(Objective): Rewrite every line of the listing below with "Rendered" swapped for "Displayed" and everything else left as it is, omitting the pictures.
— BEGIN —
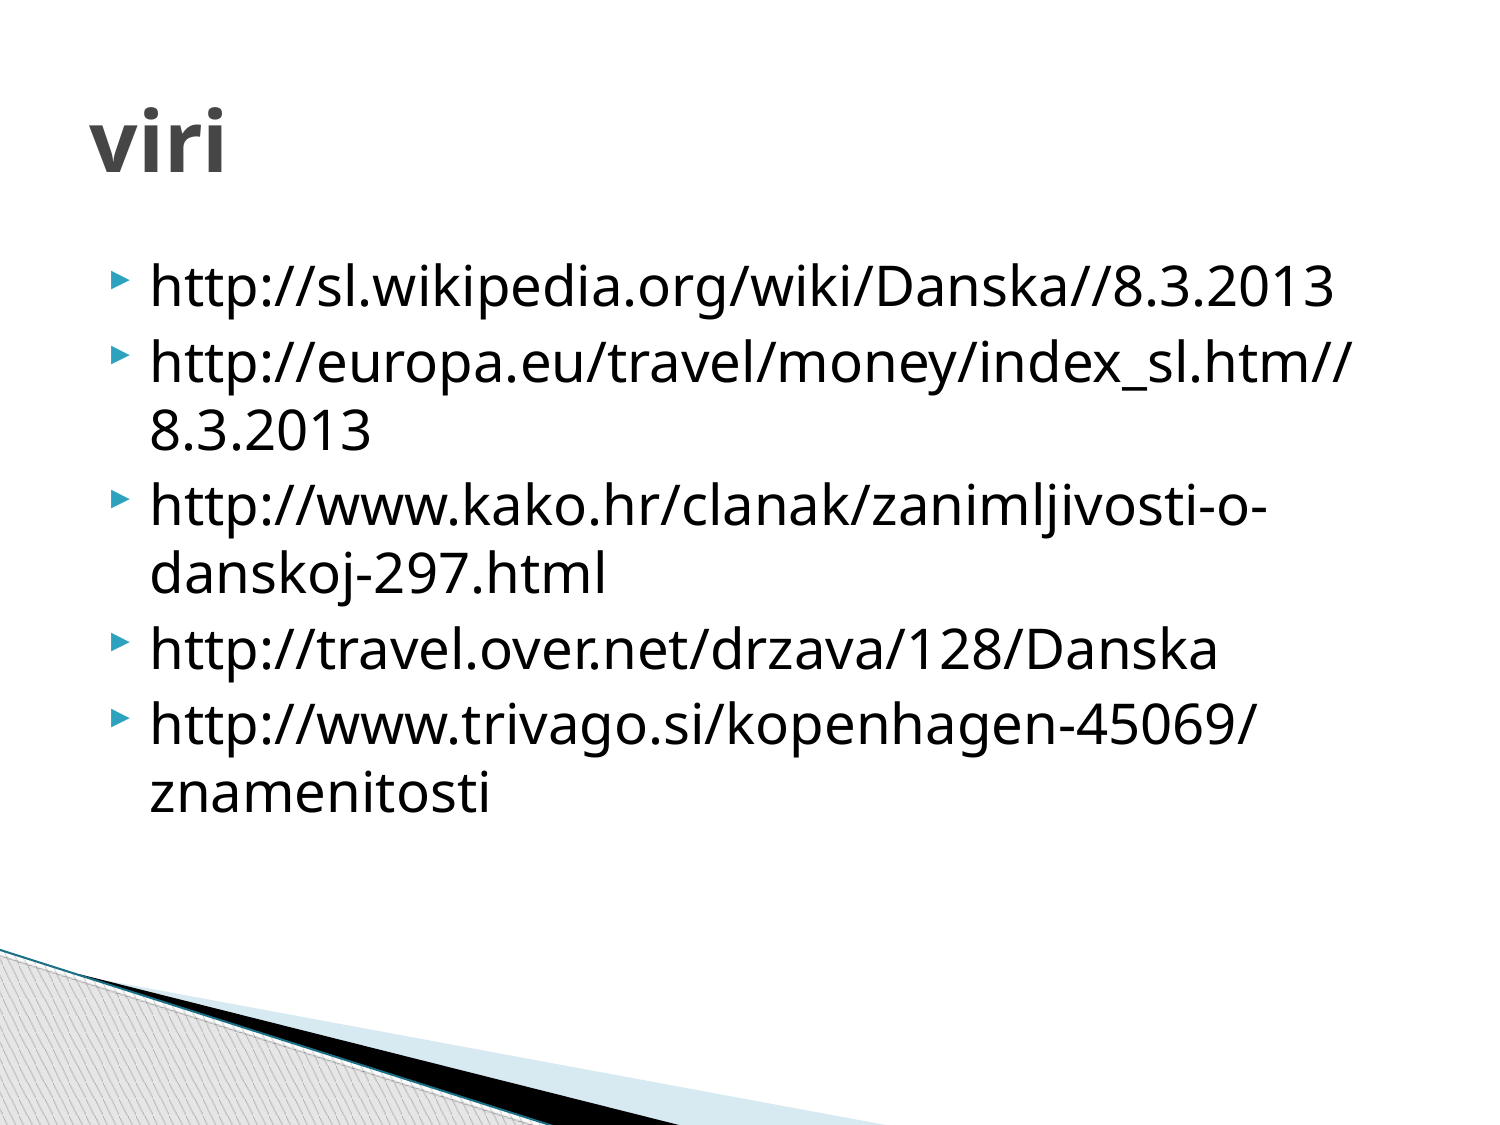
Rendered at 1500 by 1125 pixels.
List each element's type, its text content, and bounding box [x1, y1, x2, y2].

list http://sl.wikipedia.org/wiki/Danska//8.3.2013 http://europa.eu/travel/money/index_sl.htm//8.3.2013 http://www.kako.hr/clanak/zanimljivosti-o-danskoj-297.html http://travel.over.net/drzava/128/Danska http://www.trivago.si/kopenhagen-45069/znamenitosti [75, 242, 1425, 986]
title viri [75, 45, 1425, 233]
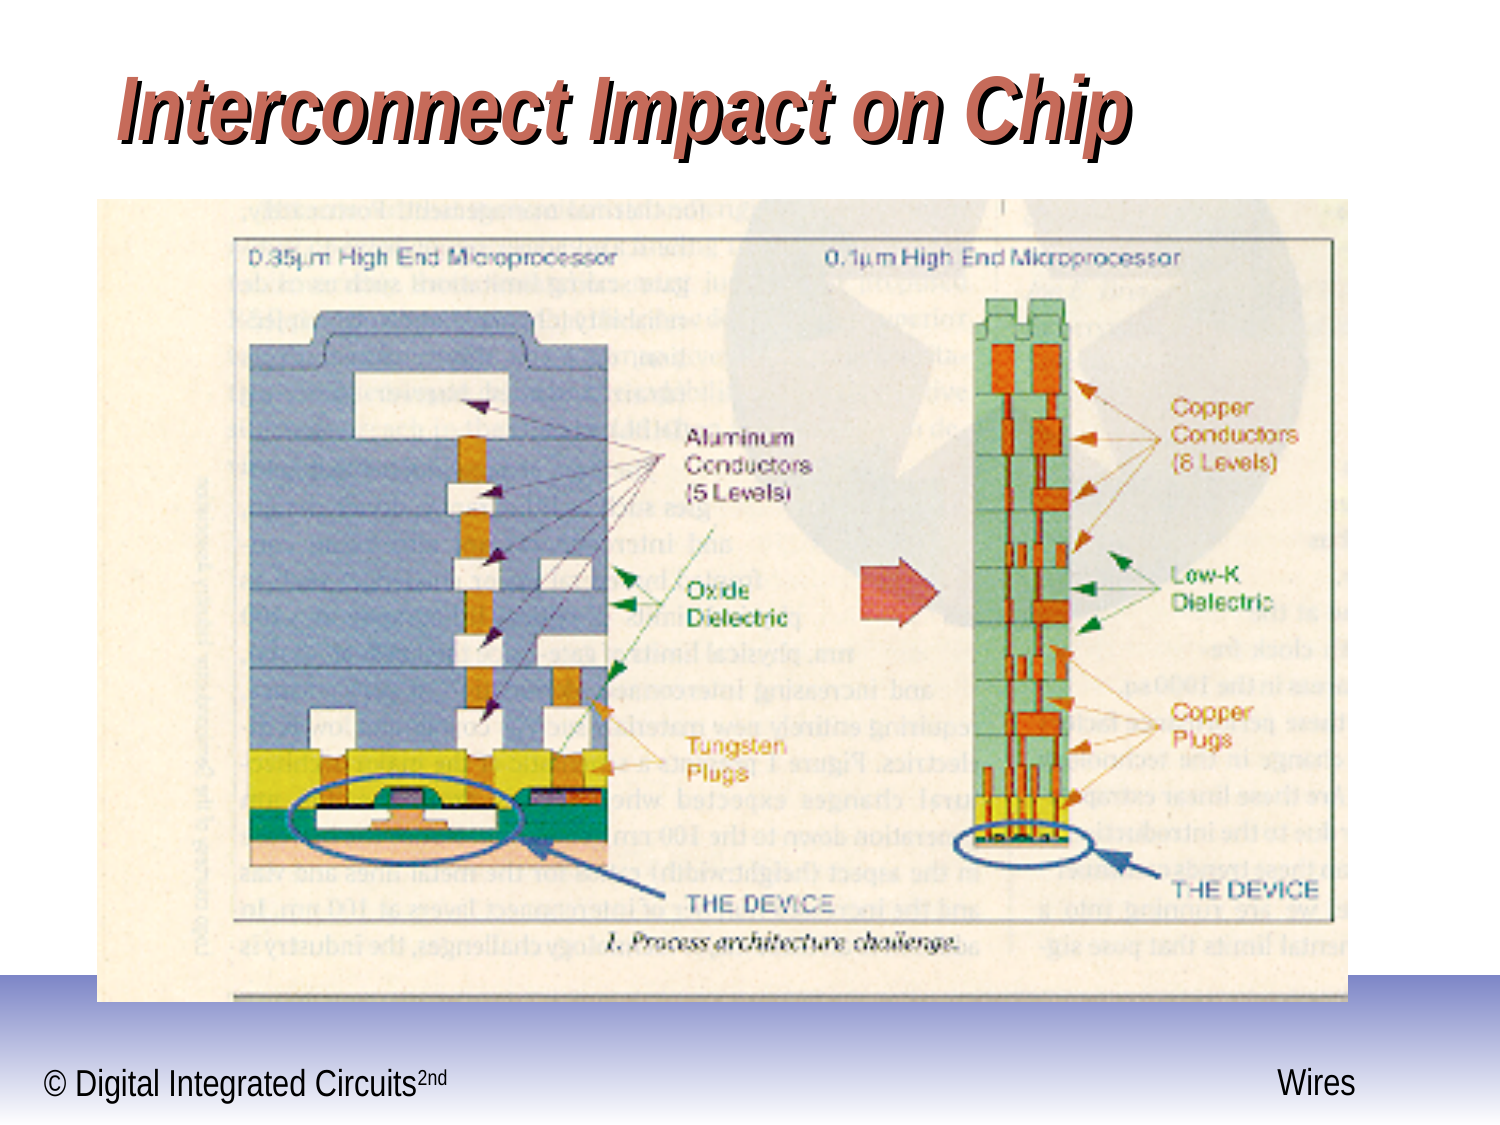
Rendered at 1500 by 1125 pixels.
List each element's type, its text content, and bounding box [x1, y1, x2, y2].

picture [97, 199, 1348, 1002]
title Interconnect Impact on Chip [101, 41, 1377, 166]
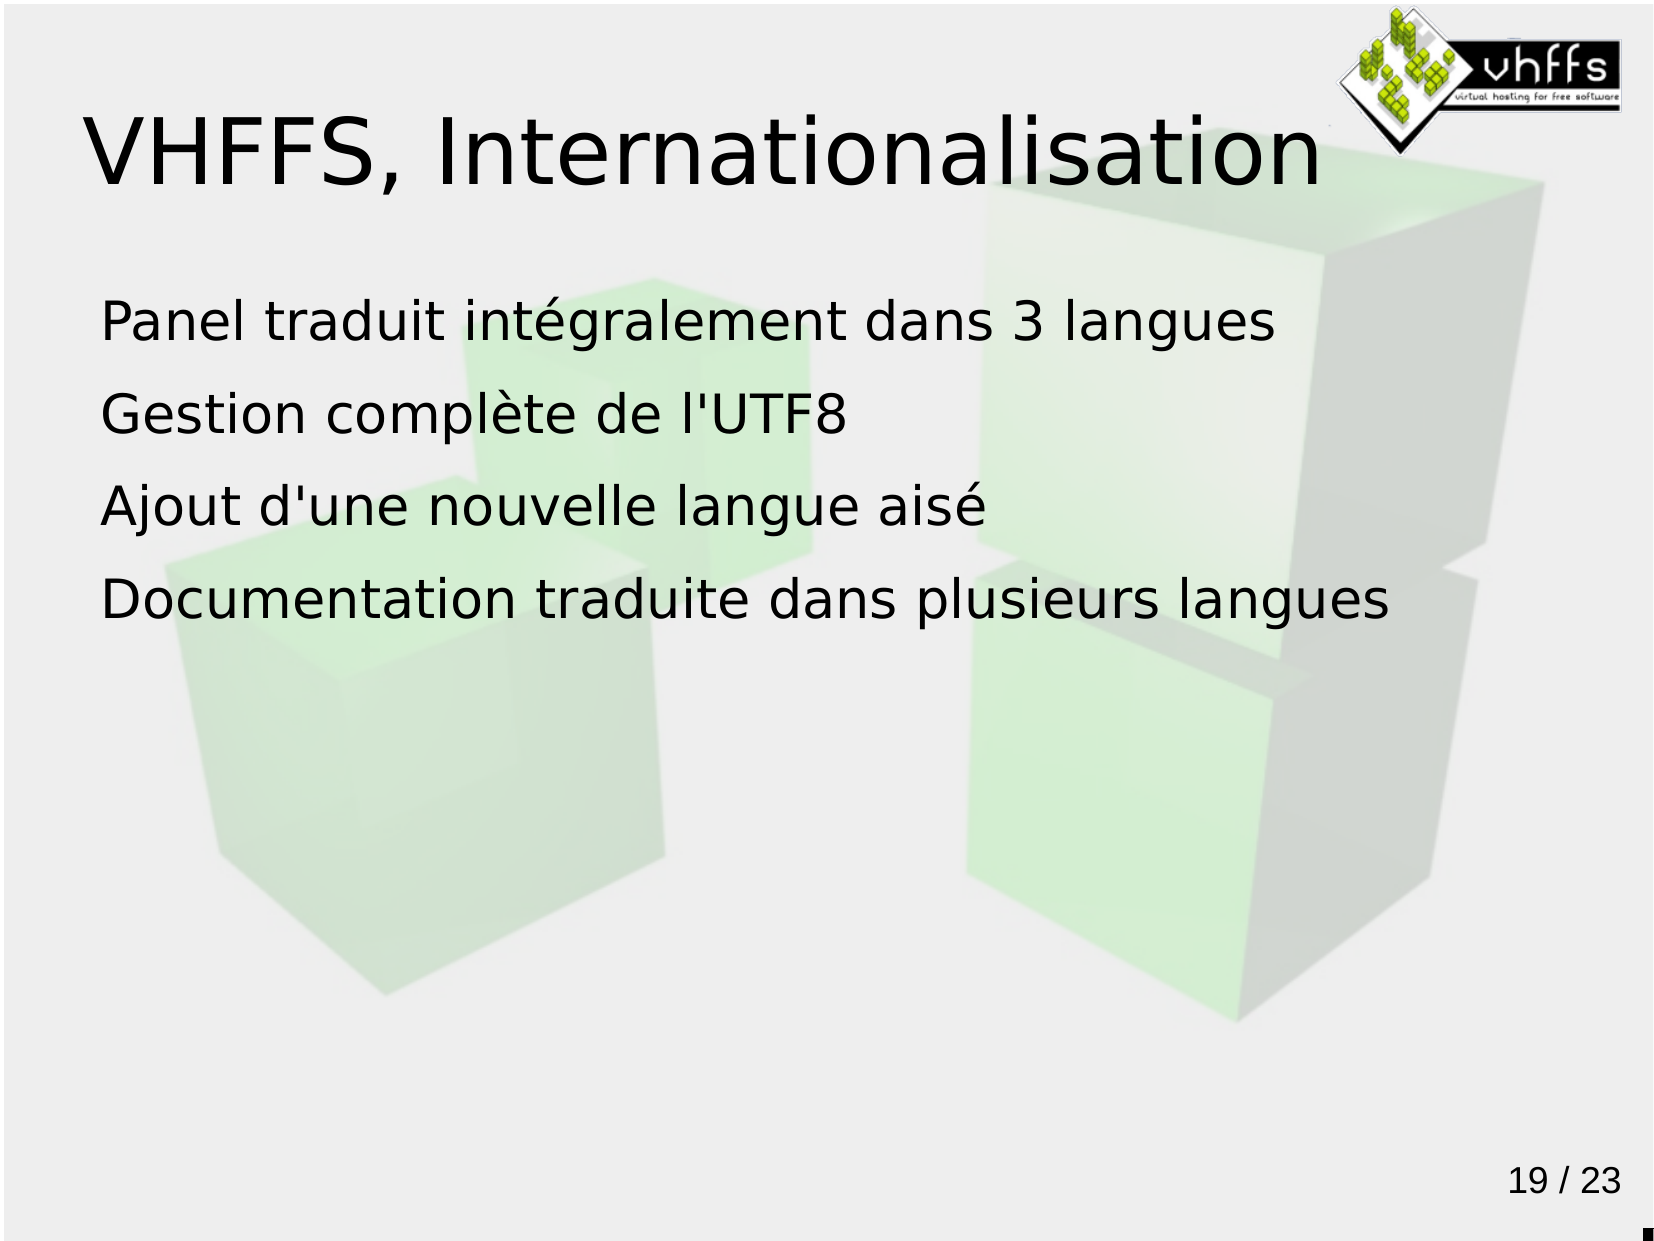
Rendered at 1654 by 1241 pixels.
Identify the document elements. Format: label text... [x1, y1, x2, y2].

title VHFFS, Internationalisation [82, 49, 1571, 257]
picture [4, 0, 1654, 1241]
text_box [1643, 1228, 1654, 1241]
list Panel traduit intégralement dans 3 langues Gestion complète de l'UTF8 Ajout d'une nouvelle langue aisé Documentation traduite dans plusieurs langues [82, 290, 1571, 1094]
text_box <numéro> / 23 [1314, 1151, 1637, 1225]
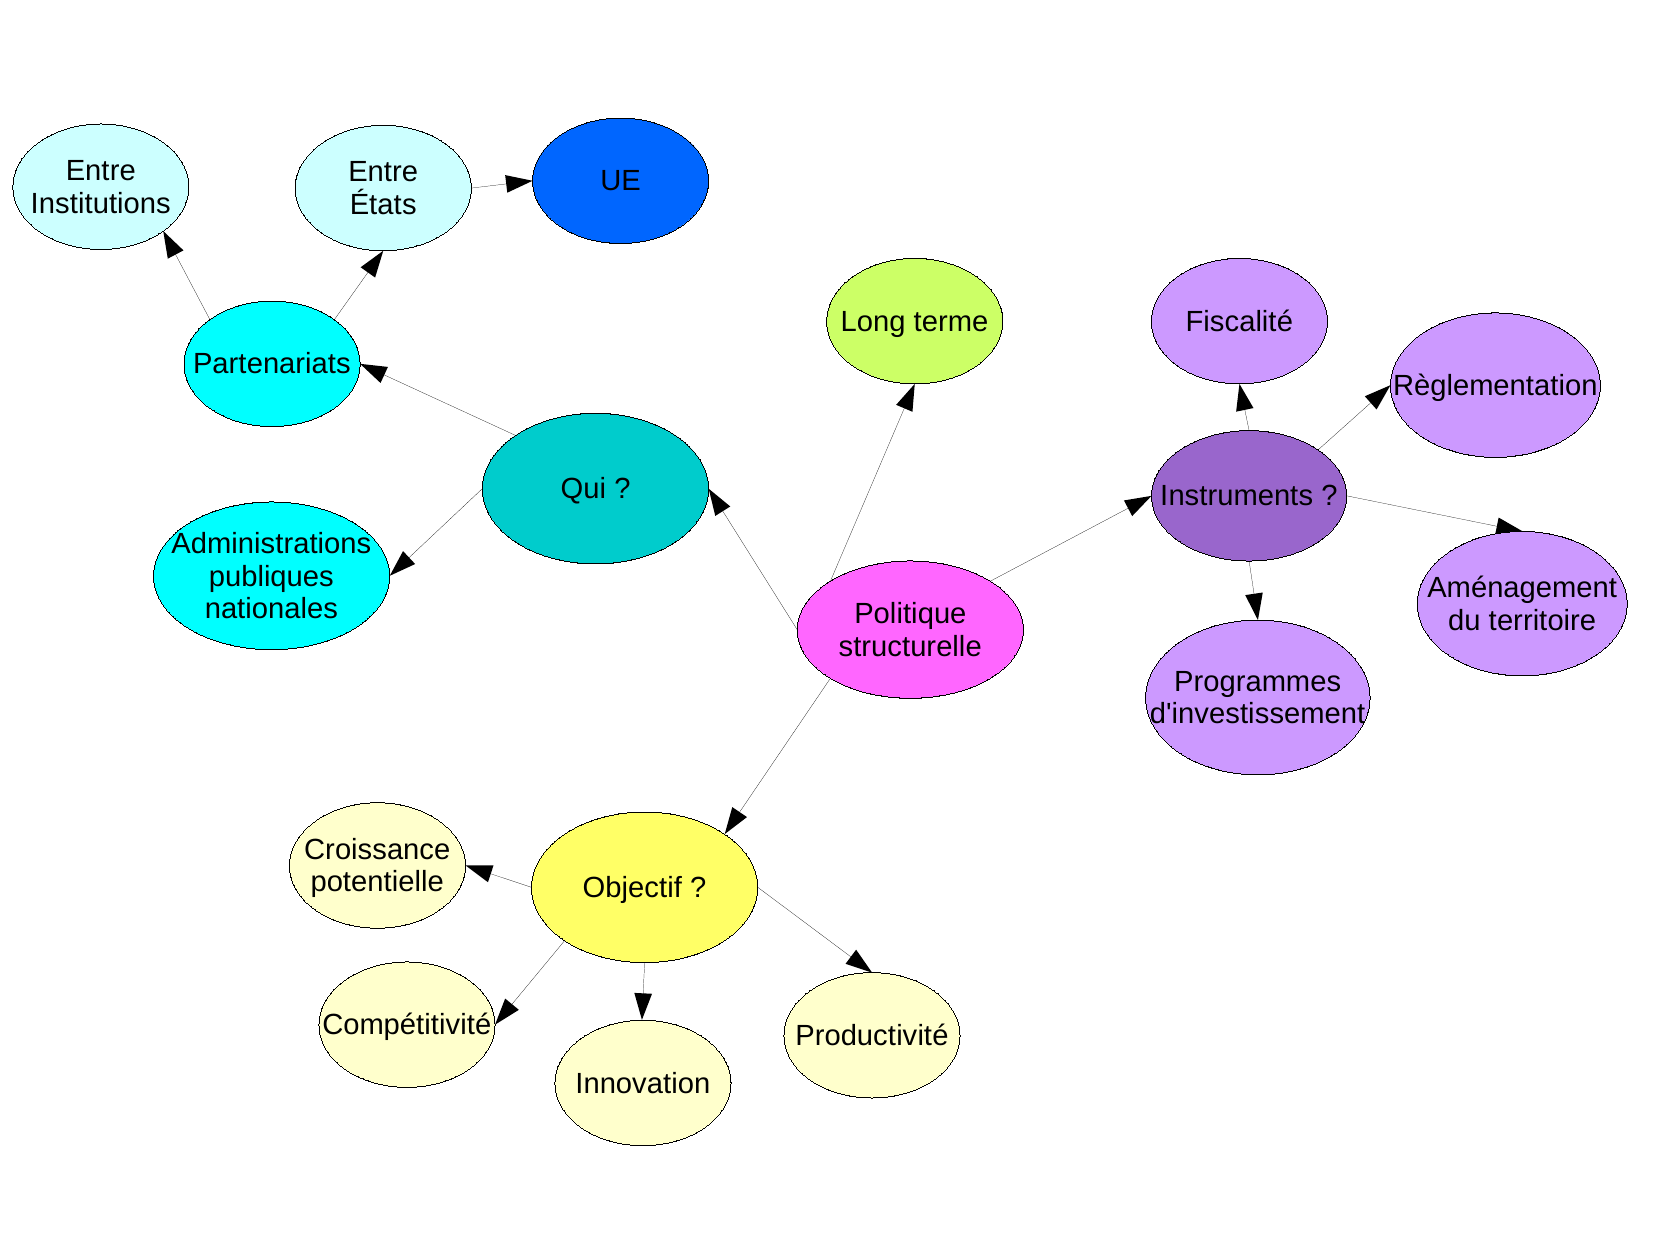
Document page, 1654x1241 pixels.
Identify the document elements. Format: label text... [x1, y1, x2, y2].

text_box Entre Institutions [12, 123, 189, 250]
text_box Long terme [826, 258, 1003, 384]
text_box Règlementation [1390, 312, 1601, 458]
text_box Croissance potentielle [289, 802, 466, 929]
text_box Qui ? [482, 413, 709, 564]
text_box Aménagement du territoire [1417, 531, 1628, 676]
text_box Compétitivité [318, 961, 496, 1088]
text_box Innovation [554, 1020, 732, 1146]
text_box UE [532, 118, 709, 244]
text_box Partenariats [184, 301, 361, 427]
text_box Programmes d'investissement [1145, 620, 1371, 775]
text_box Objectif ? [531, 812, 758, 963]
text_box Fiscalité [1151, 258, 1328, 384]
text_box Entre États [295, 125, 472, 251]
text_box Productivité [783, 972, 961, 1099]
text_box Administrations publiques nationales [153, 501, 390, 650]
text_box Politique structurelle [797, 560, 1024, 699]
text_box Instruments ? [1151, 430, 1347, 562]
— END —
(Solution to the exercise):
Displayed at 1500 by 1125 pixels.
List each element's type, its text content, and bounding box [x1, y1, x2, y2].

list http://sl.wikipedia.org/wiki/Danska//8.3.2013 http://europa.eu/travel/money/index_sl.htm//8.3.2013 http://www.kako.hr/clanak/zanimljivosti-o-danskoj-297.html http://travel.over.net/drzava/128/Danska http://www.trivago.si/kopenhagen-45069/znamenitosti [75, 242, 1425, 986]
title viri [75, 45, 1425, 233]
Displayed at 1500 by 1125 pixels.
List each element's type, its text content, and bounding box [x1, y1, x2, y2].

picture [97, 199, 1348, 1002]
title Interconnect Impact on Chip [101, 41, 1377, 166]
Displayed at 1654 by 1241 pixels.
Identify the document elements. Format: label text... [x1, y1, x2, y2].

title VHFFS, Internationalisation [82, 49, 1571, 257]
picture [4, 0, 1654, 1241]
text_box [1643, 1228, 1654, 1241]
list Panel traduit intégralement dans 3 langues Gestion complète de l'UTF8 Ajout d'une nouvelle langue aisé Documentation traduite dans plusieurs langues [82, 290, 1571, 1094]
text_box <numéro> / 23 [1314, 1151, 1637, 1225]
Document page, 1654x1241 pixels.
Identify the document elements. Format: label text... [x1, y1, x2, y2].

text_box Entre Institutions [12, 123, 189, 250]
text_box Long terme [826, 258, 1003, 384]
text_box Règlementation [1390, 312, 1601, 458]
text_box Croissance potentielle [289, 802, 466, 929]
text_box Qui ? [482, 413, 709, 564]
text_box Aménagement du territoire [1417, 531, 1628, 676]
text_box Compétitivité [318, 961, 496, 1088]
text_box Innovation [554, 1020, 732, 1146]
text_box UE [532, 118, 709, 244]
text_box Partenariats [184, 301, 361, 427]
text_box Programmes d'investissement [1145, 620, 1371, 775]
text_box Objectif ? [531, 812, 758, 963]
text_box Fiscalité [1151, 258, 1328, 384]
text_box Entre États [295, 125, 472, 251]
text_box Productivité [783, 972, 961, 1099]
text_box Administrations publiques nationales [153, 501, 390, 650]
text_box Politique structurelle [797, 560, 1024, 699]
text_box Instruments ? [1151, 430, 1347, 562]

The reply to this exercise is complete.